Born to a Romanian Orthodox priest in Bucharest, he attended elementary and high school in his native city. In 1901, Orășanu graduated from the University of Bucharest's literature and philosophy faculty. The following year, he obtained a scholarship to study modern and contemporary history in Germany, but was unable to benefit from this due to the disease that would soon claim his life. From 1895, he was a clerk at the Romanian Academy Library. In 1900, he joined the editorial committee of Convorbiri Literare magazine. He substituted for Nicolae Iorga at Bucharest's history faculty in 1901. His contributions also appeared in Economia națională, Epoca, Liga literară, Literatorul, Noua revistă română, Revista independentă, Revista societății "Tinerimea română", Revista poporului, România Literară and Românul literar. He sometimes used the pen names Polit and Z. Miron.[1]
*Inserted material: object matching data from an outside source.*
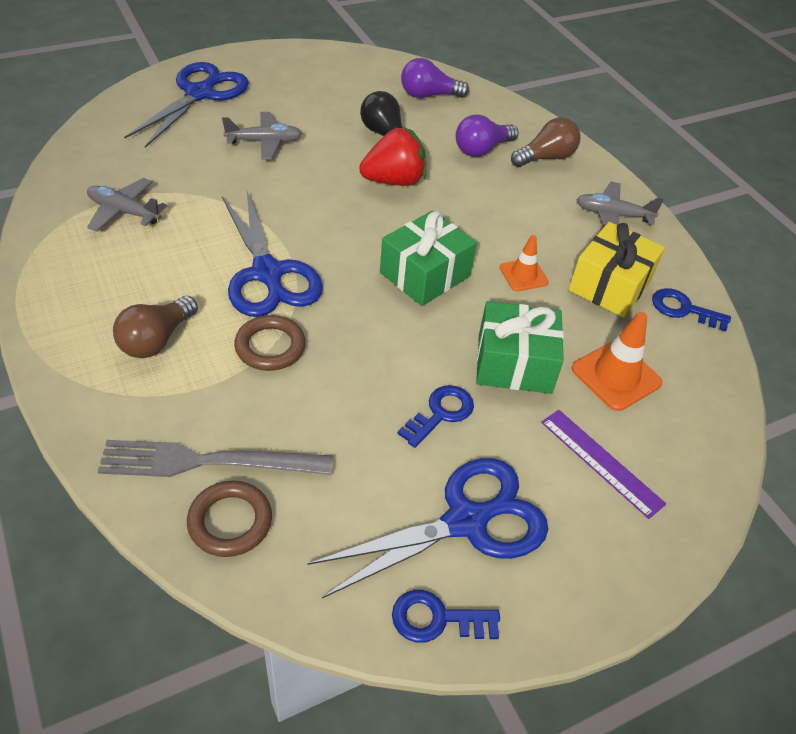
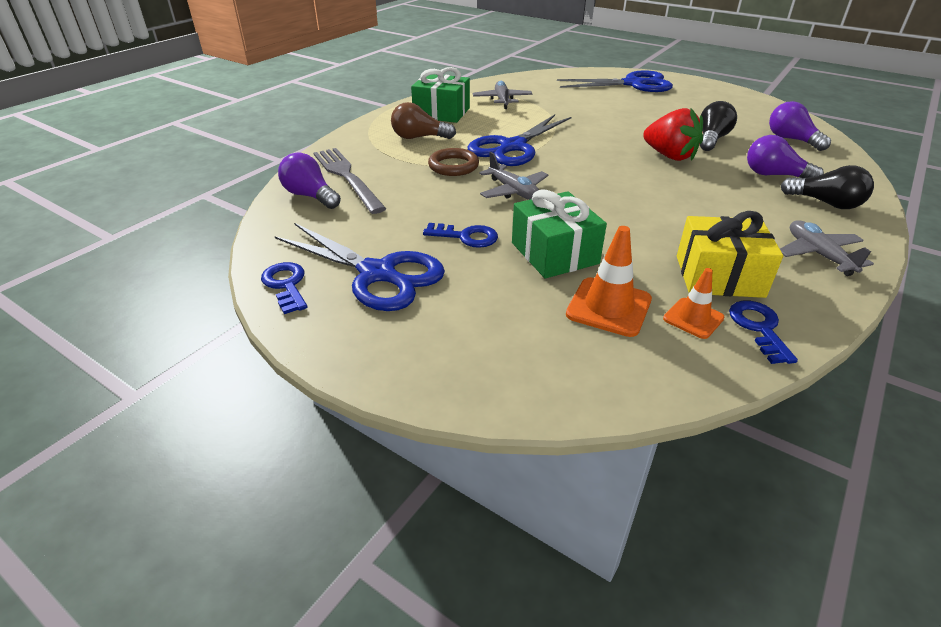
camera: 65 degrees right, 10 degrees down
brown ring [187,481,272,557] -> purple light bulb [278,153,341,209]
grey plane [222,112,302,160] -> grey plane moved to [479,152,548,200]
green gift [380,210,477,306] -> green gift moved to [411,67,470,123]
orange traffic cone [500,235,549,291] -> orange traffic cone moved to [663,268,725,339]
brown light bulb [511,117,581,167] -> black light bulb [781,165,874,209]
purple ruler [541,410,666,519] -> none

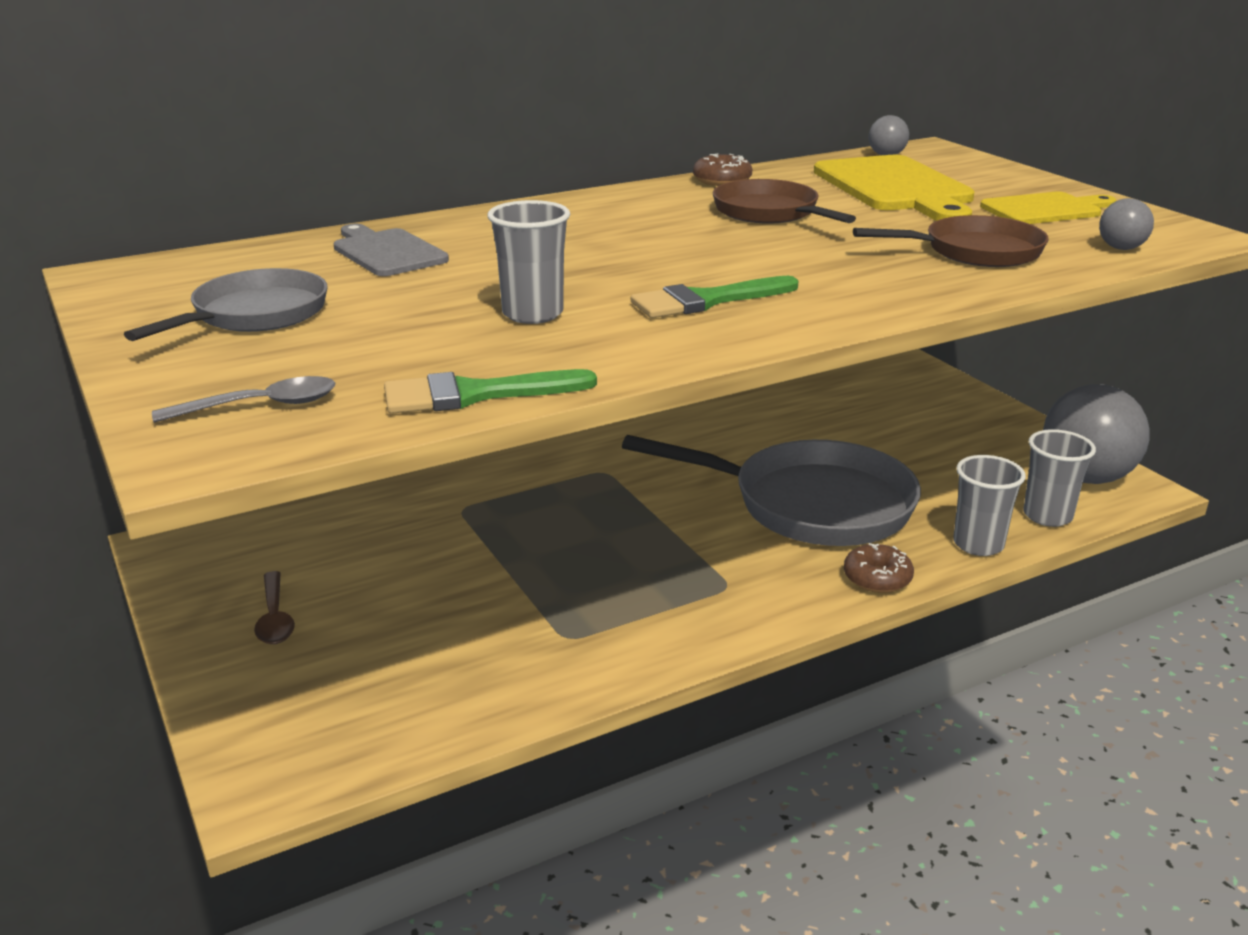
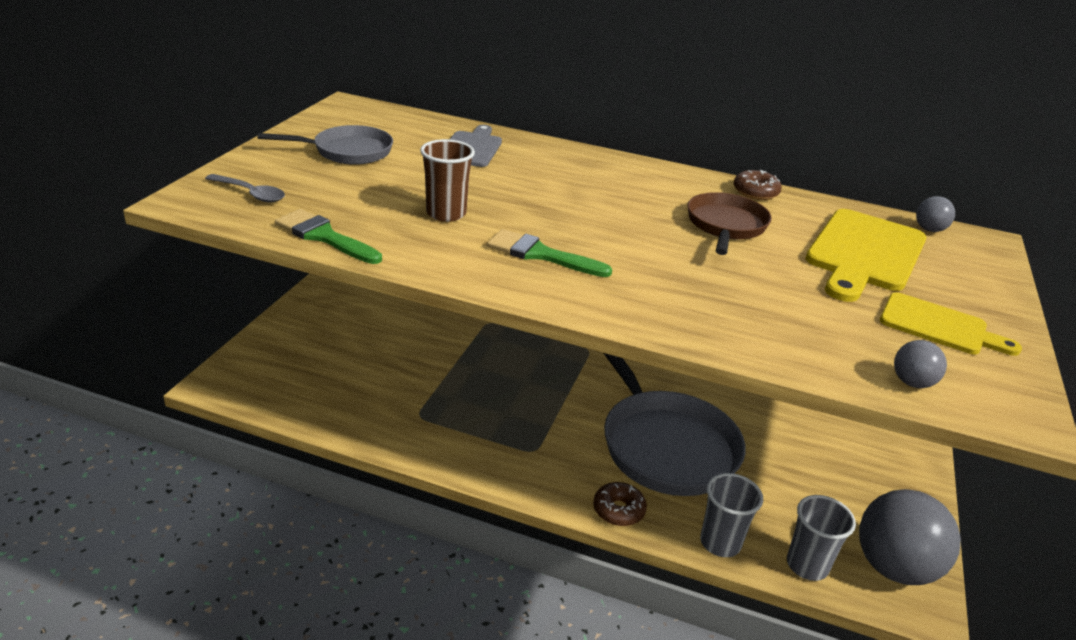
camera: 45 degrees right, 5 degrees up
brown spoon [254,571,295,644] -> none
grey cup [487,200,570,324] -> brown cup [420,139,475,222]
brown pan [853,215,1048,267] -> none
Orășanu wrote poetry, but most of his output consisted of studies on history and literary history, as well as reviews of theatre, music and fine arts. Several of these studies appeared in book form: Bibliografia cestiunii Orientului, 1899; Cronicarii moldoveni din secolul al XVII-lea, 1899; Istoria României contimporane. Note critice, 1900; Botanica populară. Note critice, 1900; Filosofia lui La Fontaine după d. Pompiliu Eliade. Note critice, 1901.[1]
In the latter book, he attacked the opinions of critic Pompiliu Eliade, ridiculing his notion that the form of Mihai Eminescu's poetry marked a "considerable regression" from that of Vasile Alecsandri. The author also took aim at Eliade's critical methodology, characterizing it as "strikingly similar" to what Jean-François de La Harpe was doing in the late 18th century, and noting that this approach had long been abandoned even in France. Orășanu went on to mock Eliade's observations about the length and phonetic structure of verses, and the diagrams he used for demonstration. After finding other "errors" and "aberrations", he concluded that Eliade had written "a pastiche of a Parisian conference, in which cheap paradoxes give the illusion of originality".[2]
Together with Ioan Bianu, he prepared a Romanian edition of a book by Alexandre Maurice Blanc de Lanautte, Comte d'Hauterive; this appeared in 1902 as Memoriu asupra vechei și actualei stări a Moldovei prezentat lui Alexandru Vodă Ipsilante la 1787.[1]